| I have seen this from multiple angles. I used to teach at a data science bootcamp where many of the students got hired by big companies. I've also been running a deep learning startup for the last few years and have hired quite a few people. Many of our team don't have phds but can still write backprop code for even complex modules like inception among other things. A lot of my students didn't have phds either. A few of us (me included) are self taught. I've also coauthored the largest oreilly book on deep learning:
http://shop.oreilly.com/product/0636920035343.do 1 piece of advice I would offer is building something that differentiates you from the rest. Many of these "medium thought pieces" you're talking about are actually very cool applications of deep learning. If you want to get hired for these kinds of roles, I would demonstrate you understand how to build things with deep learning. The litmus test I would also look for is "I trained a net from scratch and innovated in x way". Honestly, there's a rare amount of talent out there that can do well at software engineering as well as deep learning. I'm not convinced a phd is a hard requirement. I get that recruiters at these larger companies definitely tend to look for the buzz words and often can't tell the difference so it's definitely harder going the traditional route. Tech hiring also tends to be a networking thing as much as it is buzz word bingo no matter what field you're in.

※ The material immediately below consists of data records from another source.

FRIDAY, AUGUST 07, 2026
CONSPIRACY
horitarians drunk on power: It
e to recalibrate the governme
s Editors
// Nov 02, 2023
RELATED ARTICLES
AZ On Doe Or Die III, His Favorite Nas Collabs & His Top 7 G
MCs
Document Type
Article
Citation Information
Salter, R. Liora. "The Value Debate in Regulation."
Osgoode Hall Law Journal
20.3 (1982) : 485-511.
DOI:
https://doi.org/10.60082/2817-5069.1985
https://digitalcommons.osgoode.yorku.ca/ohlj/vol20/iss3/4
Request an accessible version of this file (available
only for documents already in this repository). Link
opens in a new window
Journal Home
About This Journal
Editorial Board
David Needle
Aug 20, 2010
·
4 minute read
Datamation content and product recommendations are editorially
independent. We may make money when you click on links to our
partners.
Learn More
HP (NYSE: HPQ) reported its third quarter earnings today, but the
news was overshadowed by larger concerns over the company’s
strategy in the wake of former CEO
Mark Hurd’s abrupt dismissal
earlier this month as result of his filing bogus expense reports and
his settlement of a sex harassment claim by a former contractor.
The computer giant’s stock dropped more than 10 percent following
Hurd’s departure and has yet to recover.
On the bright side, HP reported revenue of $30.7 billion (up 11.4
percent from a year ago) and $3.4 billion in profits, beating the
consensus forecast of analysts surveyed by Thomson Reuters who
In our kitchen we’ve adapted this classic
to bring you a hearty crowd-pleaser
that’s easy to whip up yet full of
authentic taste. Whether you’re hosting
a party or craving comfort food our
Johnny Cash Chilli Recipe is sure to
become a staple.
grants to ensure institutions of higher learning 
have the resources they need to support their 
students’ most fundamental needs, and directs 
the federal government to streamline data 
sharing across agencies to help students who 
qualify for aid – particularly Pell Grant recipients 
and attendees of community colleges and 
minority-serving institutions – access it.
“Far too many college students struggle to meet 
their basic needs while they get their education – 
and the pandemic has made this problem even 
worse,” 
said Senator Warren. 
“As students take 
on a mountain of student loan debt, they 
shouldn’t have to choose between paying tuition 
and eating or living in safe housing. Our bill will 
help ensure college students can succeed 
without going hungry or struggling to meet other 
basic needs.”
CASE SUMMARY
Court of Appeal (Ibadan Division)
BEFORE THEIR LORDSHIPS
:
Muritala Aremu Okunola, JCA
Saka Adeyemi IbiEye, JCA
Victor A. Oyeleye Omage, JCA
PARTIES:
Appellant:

If you can network a bit and build something cool that demonstrates an understanding of deep learning I don't see the problem. |
I am hesitant to recommend your book to a true practitioner due to the assumed knowledge presented within the math section. I think a better treatment of mathematics would assume the reader has little to no background but is intelligent enough to learn ground up the specific use cases of the mathematics for the deep learning techniques presented in the book. See: http://www.deeplearningbook.org/ for better treatment of the math review. It seems more thorough and makes less assumptions about the math background of the reader.
I would love to recommend your book to a practitioner but I'm afraid the math section (the version I reviewed) would scare them off/they would get little out of it.